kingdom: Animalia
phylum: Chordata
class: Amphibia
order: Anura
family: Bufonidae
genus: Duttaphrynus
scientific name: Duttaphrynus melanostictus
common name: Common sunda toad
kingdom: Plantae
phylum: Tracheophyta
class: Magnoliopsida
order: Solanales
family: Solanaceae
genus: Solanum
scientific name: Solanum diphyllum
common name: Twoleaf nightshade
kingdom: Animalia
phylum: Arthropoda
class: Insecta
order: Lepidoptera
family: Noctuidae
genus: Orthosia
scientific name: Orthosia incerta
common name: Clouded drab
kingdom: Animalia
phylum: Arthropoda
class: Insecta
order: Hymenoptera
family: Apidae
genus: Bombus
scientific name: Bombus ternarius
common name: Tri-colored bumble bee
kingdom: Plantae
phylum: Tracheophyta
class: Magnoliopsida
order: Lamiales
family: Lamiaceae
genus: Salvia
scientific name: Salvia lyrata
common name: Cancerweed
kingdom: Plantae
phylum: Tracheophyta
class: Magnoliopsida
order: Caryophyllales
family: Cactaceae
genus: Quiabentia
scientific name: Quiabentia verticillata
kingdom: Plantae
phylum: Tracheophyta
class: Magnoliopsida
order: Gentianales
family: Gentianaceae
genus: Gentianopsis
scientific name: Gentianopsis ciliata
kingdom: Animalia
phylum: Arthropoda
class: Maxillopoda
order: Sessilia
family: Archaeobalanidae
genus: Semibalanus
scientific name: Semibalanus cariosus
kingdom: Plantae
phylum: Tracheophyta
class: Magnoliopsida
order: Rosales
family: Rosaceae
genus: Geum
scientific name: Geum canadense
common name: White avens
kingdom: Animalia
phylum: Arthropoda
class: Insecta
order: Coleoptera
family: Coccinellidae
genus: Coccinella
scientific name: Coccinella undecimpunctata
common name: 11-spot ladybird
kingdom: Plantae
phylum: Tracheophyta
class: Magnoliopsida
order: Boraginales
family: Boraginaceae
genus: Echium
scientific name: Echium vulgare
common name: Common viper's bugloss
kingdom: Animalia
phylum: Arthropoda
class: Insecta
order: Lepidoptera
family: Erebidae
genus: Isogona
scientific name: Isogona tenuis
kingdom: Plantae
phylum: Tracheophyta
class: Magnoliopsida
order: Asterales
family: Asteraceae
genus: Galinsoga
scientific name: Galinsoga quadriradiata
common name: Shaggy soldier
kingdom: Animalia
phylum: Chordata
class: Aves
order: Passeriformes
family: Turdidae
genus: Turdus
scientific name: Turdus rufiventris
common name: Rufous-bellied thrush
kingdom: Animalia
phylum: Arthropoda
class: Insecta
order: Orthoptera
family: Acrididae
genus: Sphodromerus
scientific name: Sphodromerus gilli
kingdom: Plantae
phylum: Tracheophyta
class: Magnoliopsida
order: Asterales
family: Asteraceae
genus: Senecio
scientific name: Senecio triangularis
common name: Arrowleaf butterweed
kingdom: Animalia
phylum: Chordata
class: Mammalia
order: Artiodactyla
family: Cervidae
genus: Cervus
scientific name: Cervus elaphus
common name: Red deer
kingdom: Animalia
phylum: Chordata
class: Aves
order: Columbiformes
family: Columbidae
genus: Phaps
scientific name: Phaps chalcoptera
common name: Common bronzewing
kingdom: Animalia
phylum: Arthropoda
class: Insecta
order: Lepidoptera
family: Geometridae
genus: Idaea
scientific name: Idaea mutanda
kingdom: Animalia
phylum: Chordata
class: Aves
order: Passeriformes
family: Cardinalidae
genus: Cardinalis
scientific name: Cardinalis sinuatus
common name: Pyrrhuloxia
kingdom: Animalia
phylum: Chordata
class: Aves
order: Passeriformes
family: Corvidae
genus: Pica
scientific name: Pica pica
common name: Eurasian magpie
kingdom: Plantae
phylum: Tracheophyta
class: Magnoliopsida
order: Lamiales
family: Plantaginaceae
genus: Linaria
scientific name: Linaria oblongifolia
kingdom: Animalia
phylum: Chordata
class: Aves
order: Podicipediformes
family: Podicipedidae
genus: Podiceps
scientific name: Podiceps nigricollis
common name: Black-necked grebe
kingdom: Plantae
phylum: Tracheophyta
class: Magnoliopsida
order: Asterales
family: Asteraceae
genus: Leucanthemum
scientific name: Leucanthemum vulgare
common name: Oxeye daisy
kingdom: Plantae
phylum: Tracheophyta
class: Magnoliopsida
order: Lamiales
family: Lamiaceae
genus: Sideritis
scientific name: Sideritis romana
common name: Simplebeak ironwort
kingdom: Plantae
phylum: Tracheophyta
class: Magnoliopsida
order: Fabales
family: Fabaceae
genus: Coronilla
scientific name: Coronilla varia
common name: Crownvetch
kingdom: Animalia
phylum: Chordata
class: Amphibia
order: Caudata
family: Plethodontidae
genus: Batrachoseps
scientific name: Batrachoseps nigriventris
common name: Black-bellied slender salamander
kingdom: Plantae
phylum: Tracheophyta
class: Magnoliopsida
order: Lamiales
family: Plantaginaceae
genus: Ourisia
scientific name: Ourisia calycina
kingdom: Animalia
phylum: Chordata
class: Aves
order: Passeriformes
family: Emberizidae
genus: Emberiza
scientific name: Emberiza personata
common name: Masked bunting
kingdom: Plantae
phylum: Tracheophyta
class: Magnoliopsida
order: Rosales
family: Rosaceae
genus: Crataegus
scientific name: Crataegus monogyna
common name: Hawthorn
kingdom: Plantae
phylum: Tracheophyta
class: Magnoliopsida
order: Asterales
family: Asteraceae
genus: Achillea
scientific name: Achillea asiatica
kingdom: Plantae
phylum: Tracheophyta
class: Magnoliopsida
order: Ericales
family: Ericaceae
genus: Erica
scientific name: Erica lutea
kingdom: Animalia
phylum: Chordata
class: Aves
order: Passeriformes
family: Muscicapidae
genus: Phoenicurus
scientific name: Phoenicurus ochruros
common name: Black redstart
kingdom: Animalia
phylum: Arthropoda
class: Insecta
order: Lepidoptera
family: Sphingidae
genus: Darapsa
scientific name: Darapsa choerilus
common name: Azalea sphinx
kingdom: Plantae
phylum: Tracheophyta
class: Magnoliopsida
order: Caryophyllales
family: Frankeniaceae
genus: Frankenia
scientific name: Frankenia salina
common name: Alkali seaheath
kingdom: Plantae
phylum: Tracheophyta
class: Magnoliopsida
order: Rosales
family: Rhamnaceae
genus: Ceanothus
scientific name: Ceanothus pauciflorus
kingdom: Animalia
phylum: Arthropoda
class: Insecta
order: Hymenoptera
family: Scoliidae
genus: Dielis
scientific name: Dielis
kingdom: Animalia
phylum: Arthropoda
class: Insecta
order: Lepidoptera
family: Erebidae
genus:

....

### STATED TASK:
Quote every line of all the items above word for word, keeping them in their original order.

### RESPONSE FOR THIS EXERCISE:
kingdom: Animalia
phylum: Chordata
class: Amphibia
order: Anura
family: Bufonidae
genus: Duttaphrynus
scientific name: Duttaphrynus melanostictus
common name: Common sunda toad
kingdom: Plantae
phylum: Tracheophyta
class: Magnoliopsida
order: Solanales
family: Solanaceae
genus: Solanum
scientific name: Solanum diphyllum
common name: Twoleaf nightshade
kingdom: Animalia
phylum: Arthropoda
class: Insecta
order: Lepidoptera
family: Noctuidae
genus: Orthosia
scientific name: Orthosia incerta
common name: Clouded drab
kingdom: Animalia
phylum: Arthropoda
class: Insecta
order: Hymenoptera
family: Apidae
genus: Bombus
scientific name: Bombus ternarius
common name: Tri-colored bumble bee
kingdom: Plantae
phylum: Tracheophyta
class: Magnoliopsida
order: Lamiales
family: Lamiaceae
genus: Salvia
scientific name: Salvia lyrata
common name: Cancerweed
kingdom: Plantae
phylum: Tracheophyta
class: Magnoliopsida
order: Caryophyllales
family: Cactaceae
genus: Quiabentia
scientific name: Quiabentia verticillata
kingdom: Plantae
phylum: Tracheophyta
class: Magnoliopsida
order: Gentianales
family: Gentianaceae
genus: Gentianopsis
scientific name: Gentianopsis ciliata
kingdom: Animalia
phylum: Arthropoda
class: Maxillopoda
order: Sessilia
family: Archaeobalanidae
genus: Semibalanus
scientific name: Semibalanus cariosus
kingdom: Plantae
phylum: Tracheophyta
class: Magnoliopsida
order: Rosales
family: Rosaceae
genus: Geum
scientific name: Geum canadense
common name: White avens
kingdom: Animalia
phylum: Arthropoda
class: Insecta
order: Coleoptera
family: Coccinellidae
genus: Coccinella
scientific name: Coccinella undecimpunctata
common name: 11-spot ladybird
kingdom: Plantae
phylum: Tracheophyta
class: Magnoliopsida
order: Boraginales
family: Boraginaceae
genus: Echium
scientific name: Echium vulgare
common name: Common viper's bugloss
kingdom: Animalia
phylum: Arthropoda
class: Insecta
order: Lepidoptera
family: Erebidae
genus: Isogona
scientific name: Isogona tenuis
kingdom: Plantae
phylum: Tracheophyta
class: Magnoliopsida
order: Asterales
family: Asteraceae
genus: Galinsoga
scientific name: Galinsoga quadriradiata
common name: Shaggy soldier
kingdom: Animalia
phylum: Chordata
class: Aves
order: Passeriformes
family: Turdidae
genus: Turdus
scientific name: Turdus rufiventris
common name: Rufous-bellied thrush
kingdom: Animalia
phylum: Arthropoda
class: Insecta
order: Orthoptera
family: Acrididae
genus: Sphodromerus
scientific name: Sphodromerus gilli
kingdom: Plantae
phylum: Tracheophyta
class: Magnoliopsida
order: Asterales
family: Asteraceae
genus: Senecio
scientific name: Senecio triangularis
common name: Arrowleaf butterweed
kingdom: Animalia
phylum: Chordata
class: Mammalia
order: Artiodactyla
family: Cervidae
genus: Cervus
scientific name: Cervus elaphus
common name: Red deer
kingdom: Animalia
phylum: Chordata
class: Aves
order: Columbiformes
family: Columbidae
genus: Phaps
scientific name: Phaps chalcoptera
common name: Common bronzewing
kingdom: Animalia
phylum: Arthropoda
class: Insecta
order: Lepidoptera
family: Geometridae
genus: Idaea
scientific name: Idaea mutanda
kingdom: Animalia
phylum: Chordata
class: Aves
order: Passeriformes
family: Cardinalidae
genus: Cardinalis
scientific name: Cardinalis sinuatus
common name: Pyrrhuloxia
kingdom: Animalia
phylum: Chordata
class: Aves
order: Passeriformes
family: Corvidae
genus: Pica
scientific name: Pica pica
common name: Eurasian magpie
kingdom: Plantae
phylum: Tracheophyta
class: Magnoliopsida
order: Lamiales
family: Plantaginaceae
genus: Linaria
scientific name: Linaria oblongifolia
kingdom: Animalia
phylum: Chordata
class: Aves
order: Podicipediformes
family: Podicipedidae
genus: Podiceps
scientific name: Podiceps nigricollis
common name: Black-necked grebe
kingdom: Plantae
phylum: Tracheophyta
class: Magnoliopsida
order: Asterales
family: Asteraceae
genus: Leucanthemum
scientific name: Leucanthemum vulgare
common name: Oxeye daisy
kingdom: Plantae
phylum: Tracheophyta
class: Magnoliopsida
order: Lamiales
family: Lamiaceae
genus: Sideritis
scientific name: Sideritis romana
common name: Simplebeak ironwort
kingdom: Plantae
phylum: Tracheophyta
class: Magnoliopsida
order: Fabales
family: Fabaceae
genus: Coronilla
scientific name: Coronilla varia
common name: Crownvetch
kingdom: Animalia
phylum: Chordata
class: Amphibia
order: Caudata
family: Plethodontidae
genus: Batrachoseps
scientific name: Batrachoseps nigriventris
common name: Black-bellied slender salamander
kingdom: Plantae
phylum: Tracheophyta
class: Magnoliopsida
order: Lamiales
family: Plantaginaceae
genus: Ourisia
scientific name: Ourisia calycina
kingdom: Animalia
phylum: Chordata
class: Aves
order: Passeriformes
family: Emberizidae
genus: Emberiza
scientific name: Emberiza personata
common name: Masked bunting
kingdom: Plantae
phylum: Tracheophyta
class: Magnoliopsida
order: Rosales
family: Rosaceae
genus: Crataegus
scientific name: Crataegus monogyna
common name: Hawthorn
kingdom: Plantae
phylum: Tracheophyta
class: Magnoliopsida
order: Asterales
family: Asteraceae
genus: Achillea
scientific name: Achillea asiatica
kingdom: Plantae
phylum: Tracheophyta
class: Magnoliopsida
order: Ericales
family: Ericaceae
genus: Erica
scientific name: Erica lutea
kingdom: Animalia
phylum: Chordata
class: Aves
order: Passeriformes
family: Muscicapidae
genus: Phoenicurus
scientific name: Phoenicurus ochruros
common name: Black redstart
kingdom: Animalia
phylum: Arthropoda
class: Insecta
order: Lepidoptera
family: Sphingidae
genus: Darapsa
scientific name: Darapsa choerilus
common name: Azalea sphinx
kingdom: Plantae
phylum: Tracheophyta
class: Magnoliopsida
order: Caryophyllales
family: Frankeniaceae
genus: Frankenia
scientific name: Frankenia salina
common name: Alkali seaheath
kingdom: Plantae
phylum: Tracheophyta
class: Magnoliopsida
order: Rosales
family: Rhamnaceae
genus: Ceanothus
scientific name: Ceanothus pauciflorus
kingdom: Animalia
phylum: Arthropoda
class: Insecta
order: Hymenoptera
family: Scoliidae
genus: Dielis
scientific name: Dielis
kingdom: Animalia
phylum: Arthropoda
class: Insecta
order: Lepidoptera
family: Erebidae
genus:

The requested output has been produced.